LOTS OF CITY storefronts wouldn’t do without them, but politicians and urban planners inevitably find them grating: solid metal rolldown gates or grates that protect shops after hours but attract graffiti and project an image of urban blight.

To spruce up grim business districts, Boston is trying to strong-arm or coax store owners into abandoning these eyesores. To participate in a grant program that will improve their facades, stores must remove their solid rolldown grates. And the city’s zoning code requires new grates to be open-mesh.

This situation is leaving small business owners in Boston and elsewhere in a predicament, say retail security experts: removing gates and grates attracts pedestrian traffic in the neighborhood, and may eventually lead to higher sales, but it also leaves the shop vulnerable.
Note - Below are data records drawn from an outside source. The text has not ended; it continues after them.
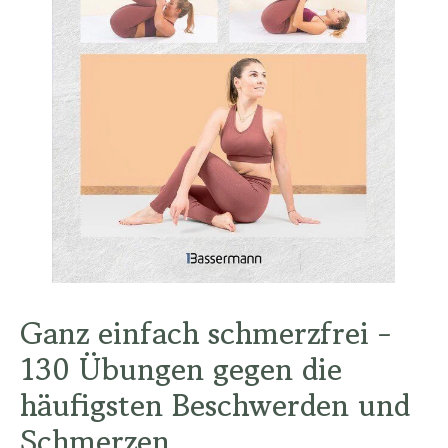
Ganz einfach schmerzfrei -
130 Übungen gegen die
häufigsten Beschwerden und
Schmerzen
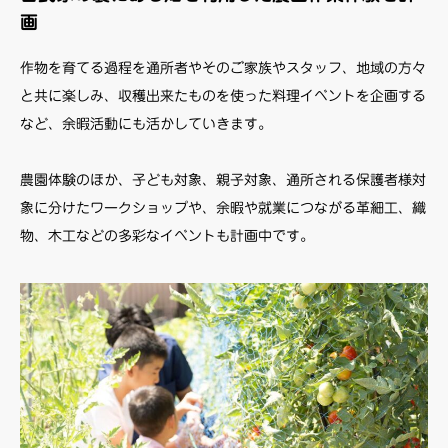
画
対象のお子様
作物を育てる過程を通所者やそのご家族やスタッフ、地域の方々
と共に楽しみ、収穫出来たものを使った料理イベントを企画する
オーダーメイド療育
など、余暇活動にも活かしていきます。
放課後等デイサービスとは
オーダーメイド療育
農園体験のほか、子ども対象、親子対象、通所される保護者様対
象に分けたワークショップや、余暇や就業につながる革細工、織
アクセス
物、木工などの多彩なイベントも計画中です。
会社概要
求人情報
よくある質問
見学・体験・空き枠待ちのお申込み
お問合せ
重要事項説明書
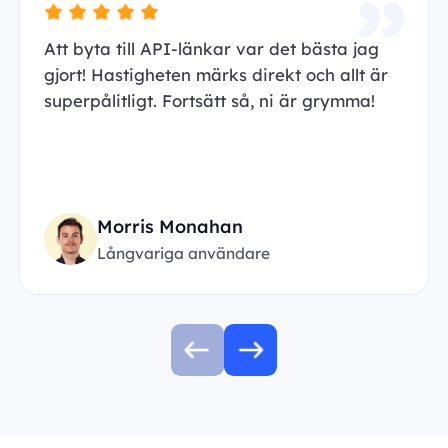
Att byta till API-länkar var det bästa jag
gjort! Hastigheten märks direkt och allt är
superpålitligt. Fortsätt så, ni är grymma!
Morris Monahan
Långvariga användare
Various localities deal with the issue in different ways. In the Western Historic District of Ludlow, Kentucky, according to design guidelines for the district, businesses are discouraged from protecting main entrances with “security storm doors which have large expanses of metal grillwork,” though that is acceptable for secondary doors.

Chula Vista, California’s design guidelines for storefronts bar grates or grilles except if they are located inside the display window. Boston’s Allston Village takes the same approach in its zoning ordinance.

Family Dollar Stores, a discount chain that targets low-to-middle-income shoppers, uses rolldown barriers “in major urban markets where we anticipate break-ins; all of our neighbors use them,” says Mike Zuege, vice president of loss prevention. In most urban stores, however, the chain uses interior bars with one-foot-by-one-foot openings that are mounted directly to the window frame. Zuege acknowledges that the interior bars “don’t look very good.”

But interior grates aren’t a perfect solution either, says Chris McGoey, a security consultant based in California. Interior grates leave the front window and anything in the display area unprotected, he points out, all without enhancing aesthetics very much. “They’re ugly on the inside” rather than the outside, McGoey says.

Open-mesh grilles may be slightly more pleasing to the eye, but they have their disadvantages as well, adds McGoey. They get rusty and catch garbage.

Also, switching to open-mesh barriers or hardened glass isn’t feasible for mom-and-pop shops, McGoey observes. This is especially true if margins are narrowing because area rents are rising. Moreover, landlords are reluctant to bear the expense when there is no obvious return on investment.

Some sites have attempted to prettify rolldown barriers with murals or other decorations, with mixed success. “Even when you paint murals, it still looks like downtown Baghdad,” says Mike Magill, a retail security expert with 35 years of experience.

Magill says if a locality is asking shops to remove security measures, it has a responsibility to enhance police protection. And many localities do marry the idea of increasing police presence with programs that encourage businesses to make their storefronts more welcoming.

Police presence or not, getting shops to remove their barriers will be a hard sell for cities. “For most mom-and-pops, it’s a no-brainer,” says Magill. “If your neighborhood is high crime, you’re not going to participate.”